▸ **PROBLEM DESCRIPTION**
Check each line of the material below for the string "عصاره" and reply with how many have it, nothing more.

==== DATA RECORDS ====

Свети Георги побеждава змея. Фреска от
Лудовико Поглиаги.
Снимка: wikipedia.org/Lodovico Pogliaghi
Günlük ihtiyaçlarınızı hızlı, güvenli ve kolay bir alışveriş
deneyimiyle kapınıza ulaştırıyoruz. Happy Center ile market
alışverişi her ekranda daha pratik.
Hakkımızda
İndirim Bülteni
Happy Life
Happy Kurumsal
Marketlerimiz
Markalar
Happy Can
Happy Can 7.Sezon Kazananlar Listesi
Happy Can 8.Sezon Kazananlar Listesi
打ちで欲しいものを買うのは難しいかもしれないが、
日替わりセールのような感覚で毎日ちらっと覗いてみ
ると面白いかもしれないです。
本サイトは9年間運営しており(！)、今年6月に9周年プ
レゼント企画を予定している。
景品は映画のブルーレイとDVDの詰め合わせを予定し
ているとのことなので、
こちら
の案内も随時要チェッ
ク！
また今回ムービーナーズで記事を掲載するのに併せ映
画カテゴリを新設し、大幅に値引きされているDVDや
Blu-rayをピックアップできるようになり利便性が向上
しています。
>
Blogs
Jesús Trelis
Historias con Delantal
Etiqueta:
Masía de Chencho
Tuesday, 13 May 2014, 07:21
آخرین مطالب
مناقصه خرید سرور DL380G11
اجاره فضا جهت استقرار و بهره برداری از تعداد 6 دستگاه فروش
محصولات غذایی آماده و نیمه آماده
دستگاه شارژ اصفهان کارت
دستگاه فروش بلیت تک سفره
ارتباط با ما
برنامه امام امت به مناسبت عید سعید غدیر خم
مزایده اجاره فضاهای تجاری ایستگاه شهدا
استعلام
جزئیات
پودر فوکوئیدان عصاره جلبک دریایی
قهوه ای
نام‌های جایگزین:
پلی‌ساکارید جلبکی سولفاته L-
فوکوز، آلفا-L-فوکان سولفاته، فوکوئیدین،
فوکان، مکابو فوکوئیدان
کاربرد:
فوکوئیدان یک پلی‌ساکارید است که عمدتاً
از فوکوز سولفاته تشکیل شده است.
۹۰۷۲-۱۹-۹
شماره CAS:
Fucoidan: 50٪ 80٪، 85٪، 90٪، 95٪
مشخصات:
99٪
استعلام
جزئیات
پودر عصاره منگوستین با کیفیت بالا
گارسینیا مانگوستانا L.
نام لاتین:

====

▸ **TASK ANSWER**
2